Work order: Pick out all lines of the entries that include the word "Cricket" and copy them.

Data listing:
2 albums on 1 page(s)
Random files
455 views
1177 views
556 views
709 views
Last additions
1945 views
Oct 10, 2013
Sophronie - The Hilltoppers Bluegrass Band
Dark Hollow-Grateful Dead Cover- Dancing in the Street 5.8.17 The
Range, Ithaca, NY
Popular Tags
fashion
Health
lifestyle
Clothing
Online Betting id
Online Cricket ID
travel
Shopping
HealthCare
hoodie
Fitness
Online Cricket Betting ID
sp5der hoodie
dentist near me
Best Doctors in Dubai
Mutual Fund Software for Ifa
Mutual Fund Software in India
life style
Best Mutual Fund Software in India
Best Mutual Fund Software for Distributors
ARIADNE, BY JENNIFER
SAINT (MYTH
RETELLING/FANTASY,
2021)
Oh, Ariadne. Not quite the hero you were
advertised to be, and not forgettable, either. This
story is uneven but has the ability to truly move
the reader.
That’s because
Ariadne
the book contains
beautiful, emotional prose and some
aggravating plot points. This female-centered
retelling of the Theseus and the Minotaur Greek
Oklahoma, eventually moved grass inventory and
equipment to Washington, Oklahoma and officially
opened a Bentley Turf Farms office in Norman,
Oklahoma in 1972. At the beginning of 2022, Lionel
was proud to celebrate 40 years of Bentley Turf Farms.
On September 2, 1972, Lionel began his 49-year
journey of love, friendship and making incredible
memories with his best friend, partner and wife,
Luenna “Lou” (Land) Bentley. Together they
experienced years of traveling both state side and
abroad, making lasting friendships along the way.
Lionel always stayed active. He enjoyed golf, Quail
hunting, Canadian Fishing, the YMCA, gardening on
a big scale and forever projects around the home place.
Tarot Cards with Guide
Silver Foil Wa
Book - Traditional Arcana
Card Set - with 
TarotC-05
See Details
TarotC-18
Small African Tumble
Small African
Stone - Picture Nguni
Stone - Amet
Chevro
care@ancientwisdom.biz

Written answer:
Online Cricket ID
Online Cricket Betting ID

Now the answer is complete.